Friday, October 9, 2009

Bowen to Townsville

October 9

We were really entering serious sugar cane and mango country now, with lush plantations coming right up to the edge of the road. There were lots of warnings about cane train crossings, but we always seemed to just miss being at one when a train went through. The best I could do was a couple of shots out the window as they cruised by.



At Townsville we found a caravan park opposite the beach and took a bus into the town, which has some fine buildings facing the waterfront parkland.



The park is full of graceful palms and a considerable number of memorials to combatants in World War II. Once again, the battle of the Coral Sea was prominent with a useful map on a granite wall showing where the U.S. fleet was deployed.



Flinders Street has a fairly attractive pedestrian mall, but on Friday afternoon it was virtually deserted. Most shops were closing and the nightlife, if any, hadn't started. From the opening hours listed on various doors, it was clear that Townsville had no late-night shopping. You'd think that in a tropical town evening would be an appealing time to browse the shops.

October 10

We're getting used to the conventions and idiosyncrasies of caravan parks. Some are full of stern notices telling you to do this or not do that. Some, usually the ones in the middle of a town, have locked amenities for which you are issued a key. Most are fairly leafy, though in Queensland they are often planted with acacias that rain leaves down on your vehicle all the time or, worse, huge fig trees that drop sticky fruit. Some, like the Townsville one which has a recommendation in Lonely Planet, are full of polite but self-absorbed travelling foreigners. Others, usually smaller ,shabbier ones, have a community of permanent residents, mainly elderly men or couples who are keen to strike up a conversation. All are clean, although some show signs of wear. Most now also have small cabins for rent on site, which provide the luxuries of kitchen, private bathroom and TV, and must be giving motels a run for their money.

The leafy ambience attracts lots of birds, particularly cockatoos and lorikeets which wake you at dawn with a racket of screeching and whistling. At Townsville rainbow lorikeets were much in evidence among the palm fronds.




The information centre had told us there was a weekend Greek festival. They didn't mention that the venue was miles away through undistinguished suburbs and shopping malls. When we got there it was disappointing, more of a picnic with rides for the kiddies and Dora the Explorer on an outdoor stage.
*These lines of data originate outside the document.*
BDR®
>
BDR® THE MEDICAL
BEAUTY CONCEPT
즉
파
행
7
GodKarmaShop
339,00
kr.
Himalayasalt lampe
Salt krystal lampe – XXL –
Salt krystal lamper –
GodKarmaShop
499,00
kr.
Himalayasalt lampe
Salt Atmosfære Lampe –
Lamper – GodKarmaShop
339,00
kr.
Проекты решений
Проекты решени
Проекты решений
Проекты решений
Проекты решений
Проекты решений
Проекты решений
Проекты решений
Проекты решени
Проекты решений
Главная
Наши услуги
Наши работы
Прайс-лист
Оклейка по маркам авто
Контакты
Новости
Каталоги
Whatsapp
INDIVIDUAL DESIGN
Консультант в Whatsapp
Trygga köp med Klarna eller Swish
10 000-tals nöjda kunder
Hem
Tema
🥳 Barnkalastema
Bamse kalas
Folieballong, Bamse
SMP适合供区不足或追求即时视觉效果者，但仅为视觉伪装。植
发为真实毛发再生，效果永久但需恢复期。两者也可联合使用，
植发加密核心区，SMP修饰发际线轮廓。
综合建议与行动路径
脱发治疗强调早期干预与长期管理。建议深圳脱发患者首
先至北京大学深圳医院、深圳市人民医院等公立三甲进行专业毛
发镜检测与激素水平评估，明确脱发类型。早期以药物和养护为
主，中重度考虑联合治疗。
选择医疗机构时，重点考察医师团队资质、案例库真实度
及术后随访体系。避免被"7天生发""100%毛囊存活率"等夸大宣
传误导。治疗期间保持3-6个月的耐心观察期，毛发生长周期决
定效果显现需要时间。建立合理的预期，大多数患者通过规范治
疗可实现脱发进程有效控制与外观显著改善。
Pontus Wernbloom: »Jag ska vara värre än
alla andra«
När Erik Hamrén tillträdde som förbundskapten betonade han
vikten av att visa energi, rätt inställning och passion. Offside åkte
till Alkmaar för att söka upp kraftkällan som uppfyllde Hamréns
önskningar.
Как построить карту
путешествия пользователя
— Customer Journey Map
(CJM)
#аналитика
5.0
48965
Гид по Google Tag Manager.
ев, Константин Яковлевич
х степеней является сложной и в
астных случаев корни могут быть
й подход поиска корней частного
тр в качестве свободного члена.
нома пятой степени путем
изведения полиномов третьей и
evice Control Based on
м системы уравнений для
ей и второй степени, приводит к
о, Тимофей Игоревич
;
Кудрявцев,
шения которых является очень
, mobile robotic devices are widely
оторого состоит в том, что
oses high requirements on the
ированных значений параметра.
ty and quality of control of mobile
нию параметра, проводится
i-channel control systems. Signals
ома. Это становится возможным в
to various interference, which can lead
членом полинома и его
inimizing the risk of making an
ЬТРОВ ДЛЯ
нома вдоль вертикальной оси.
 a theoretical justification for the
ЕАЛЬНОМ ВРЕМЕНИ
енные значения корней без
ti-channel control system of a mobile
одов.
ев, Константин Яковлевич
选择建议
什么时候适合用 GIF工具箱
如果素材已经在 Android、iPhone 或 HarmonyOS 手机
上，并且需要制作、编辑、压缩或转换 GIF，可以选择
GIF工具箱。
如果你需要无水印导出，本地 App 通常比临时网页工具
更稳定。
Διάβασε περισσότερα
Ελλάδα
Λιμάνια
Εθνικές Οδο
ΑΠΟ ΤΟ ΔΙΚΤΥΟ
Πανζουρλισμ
On our way back, we stopped at one of the malls to pick up groceries and discovered why the downtown was so dead. Everybody was out in the airconditioned halls of the same old same old chains. A town planner's nightmare.
Townsville's topography, or lack of it, lends itself to this dreck, being a vast, flat tract wrapped around Castle Hill, a brown bump with a scurf of trees. We looked for an older area with some quaint old Queenslander houses, but it wasn't apparent.